## DESCRIPTION OF THE TASK
Copy each line below without leaving any out.

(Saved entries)
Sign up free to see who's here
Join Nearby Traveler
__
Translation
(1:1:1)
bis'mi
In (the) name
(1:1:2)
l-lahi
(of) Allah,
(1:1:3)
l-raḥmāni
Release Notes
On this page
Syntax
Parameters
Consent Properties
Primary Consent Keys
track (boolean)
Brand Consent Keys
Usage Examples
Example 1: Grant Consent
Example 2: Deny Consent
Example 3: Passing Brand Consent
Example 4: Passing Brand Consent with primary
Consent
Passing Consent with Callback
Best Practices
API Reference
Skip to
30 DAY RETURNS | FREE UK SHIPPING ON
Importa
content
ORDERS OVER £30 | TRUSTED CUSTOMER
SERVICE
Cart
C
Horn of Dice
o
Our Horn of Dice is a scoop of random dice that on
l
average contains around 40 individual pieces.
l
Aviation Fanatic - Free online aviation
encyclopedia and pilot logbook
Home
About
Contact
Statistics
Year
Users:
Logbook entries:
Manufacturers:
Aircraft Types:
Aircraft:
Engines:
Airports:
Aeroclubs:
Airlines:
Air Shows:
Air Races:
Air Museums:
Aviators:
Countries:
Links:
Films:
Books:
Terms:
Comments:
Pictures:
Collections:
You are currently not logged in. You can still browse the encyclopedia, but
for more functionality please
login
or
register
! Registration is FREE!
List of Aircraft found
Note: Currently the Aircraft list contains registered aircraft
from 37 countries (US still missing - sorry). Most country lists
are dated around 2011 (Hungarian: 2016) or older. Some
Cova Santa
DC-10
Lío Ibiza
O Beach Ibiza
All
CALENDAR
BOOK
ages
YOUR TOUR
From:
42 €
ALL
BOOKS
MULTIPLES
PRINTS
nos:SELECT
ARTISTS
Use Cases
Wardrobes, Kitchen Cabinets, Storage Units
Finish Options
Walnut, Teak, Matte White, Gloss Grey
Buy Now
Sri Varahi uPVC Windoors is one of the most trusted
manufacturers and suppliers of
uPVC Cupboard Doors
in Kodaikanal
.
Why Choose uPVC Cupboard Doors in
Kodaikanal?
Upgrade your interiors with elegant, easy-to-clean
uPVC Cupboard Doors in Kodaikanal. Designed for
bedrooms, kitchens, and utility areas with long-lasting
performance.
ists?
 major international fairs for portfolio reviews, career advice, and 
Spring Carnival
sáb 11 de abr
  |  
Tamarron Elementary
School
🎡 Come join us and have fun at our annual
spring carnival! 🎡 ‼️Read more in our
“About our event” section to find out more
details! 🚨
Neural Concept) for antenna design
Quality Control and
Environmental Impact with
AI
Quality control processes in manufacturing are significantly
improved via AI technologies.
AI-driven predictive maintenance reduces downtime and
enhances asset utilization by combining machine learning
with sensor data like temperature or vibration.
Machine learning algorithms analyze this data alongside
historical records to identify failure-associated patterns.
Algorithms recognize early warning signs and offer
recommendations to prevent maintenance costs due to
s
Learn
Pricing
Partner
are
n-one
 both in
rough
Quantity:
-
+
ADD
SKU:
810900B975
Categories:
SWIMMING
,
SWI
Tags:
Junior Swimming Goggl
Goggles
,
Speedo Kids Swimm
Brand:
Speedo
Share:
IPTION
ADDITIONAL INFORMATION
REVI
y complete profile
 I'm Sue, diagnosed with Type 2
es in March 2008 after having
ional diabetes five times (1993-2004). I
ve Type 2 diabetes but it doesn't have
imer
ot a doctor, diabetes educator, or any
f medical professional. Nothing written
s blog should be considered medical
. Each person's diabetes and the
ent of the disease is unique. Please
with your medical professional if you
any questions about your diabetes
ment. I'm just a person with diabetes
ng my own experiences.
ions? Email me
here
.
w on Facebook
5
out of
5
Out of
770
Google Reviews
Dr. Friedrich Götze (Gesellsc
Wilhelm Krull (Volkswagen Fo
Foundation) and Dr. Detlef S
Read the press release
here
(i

## WRITTEN SOLUTION
Sign up free to see who's here
Join Nearby Traveler
__
Translation
(1:1:1)
bis'mi
In (the) name
(1:1:2)
l-lahi
(of) Allah,
(1:1:3)
l-raḥmāni
Release Notes
On this page
Syntax
Parameters
Consent Properties
Primary Consent Keys
track (boolean)
Brand Consent Keys
Usage Examples
Example 1: Grant Consent
Example 2: Deny Consent
Example 3: Passing Brand Consent
Example 4: Passing Brand Consent with primary
Consent
Passing Consent with Callback
Best Practices
API Reference
Skip to
30 DAY RETURNS | FREE UK SHIPPING ON
Importa
content
ORDERS OVER £30 | TRUSTED CUSTOMER
SERVICE
Cart
C
Horn of Dice
o
Our Horn of Dice is a scoop of random dice that on
l
average contains around 40 individual pieces.
l
Aviation Fanatic - Free online aviation
encyclopedia and pilot logbook
Home
About
Contact
Statistics
Year
Users:
Logbook entries:
Manufacturers:
Aircraft Types:
Aircraft:
Engines:
Airports:
Aeroclubs:
Airlines:
Air Shows:
Air Races:
Air Museums:
Aviators:
Countries:
Links:
Films:
Books:
Terms:
Comments:
Pictures:
Collections:
You are currently not logged in. You can still browse the encyclopedia, but
for more functionality please
login
or
register
! Registration is FREE!
List of Aircraft found
Note: Currently the Aircraft list contains registered aircraft
from 37 countries (US still missing - sorry). Most country lists
are dated around 2011 (Hungarian: 2016) or older. Some
Cova Santa
DC-10
Lío Ibiza
O Beach Ibiza
All
CALENDAR
BOOK
ages
YOUR TOUR
From:
42 €
ALL
BOOKS
MULTIPLES
PRINTS
nos:SELECT
ARTISTS
Use Cases
Wardrobes, Kitchen Cabinets, Storage Units
Finish Options
Walnut, Teak, Matte White, Gloss Grey
Buy Now
Sri Varahi uPVC Windoors is one of the most trusted
manufacturers and suppliers of
uPVC Cupboard Doors
in Kodaikanal
.
Why Choose uPVC Cupboard Doors in
Kodaikanal?
Upgrade your interiors with elegant, easy-to-clean
uPVC Cupboard Doors in Kodaikanal. Designed for
bedrooms, kitchens, and utility areas with long-lasting
performance.
ists?
 major international fairs for portfolio reviews, career advice, and 
Spring Carnival
sáb 11 de abr
  |  
Tamarron Elementary
School
🎡 Come join us and have fun at our annual
spring carnival! 🎡 ‼️Read more in our
“About our event” section to find out more
details! 🚨
Neural Concept) for antenna design
Quality Control and
Environmental Impact with
AI
Quality control processes in manufacturing are significantly
improved via AI technologies.
AI-driven predictive maintenance reduces downtime and
enhances asset utilization by combining machine learning
with sensor data like temperature or vibration.
Machine learning algorithms analyze this data alongside
historical records to identify failure-associated patterns.
Algorithms recognize early warning signs and offer
recommendations to prevent maintenance costs due to
s
Learn
Pricing
Partner
are
n-one
 both in
rough
Quantity:
-
+
ADD
SKU:
810900B975
Categories:
SWIMMING
,
SWI
Tags:
Junior Swimming Goggl
Goggles
,
Speedo Kids Swimm
Brand:
Speedo
Share:
IPTION
ADDITIONAL INFORMATION
REVI
y complete profile
 I'm Sue, diagnosed with Type 2
es in March 2008 after having
ional diabetes five times (1993-2004). I
ve Type 2 diabetes but it doesn't have
imer
ot a doctor, diabetes educator, or any
f medical professional. Nothing written
s blog should be considered medical
. Each person's diabetes and the
ent of the disease is unique. Please
with your medical professional if you
any questions about your diabetes
ment. I'm just a person with diabetes
ng my own experiences.
ions? Email me
here
.
w on Facebook
5
out of
5
Out of
770
Google Reviews
Dr. Friedrich Götze (Gesellsc
Wilhelm Krull (Volkswagen Fo
Foundation) and Dr. Detlef S
Read the press release
here
(i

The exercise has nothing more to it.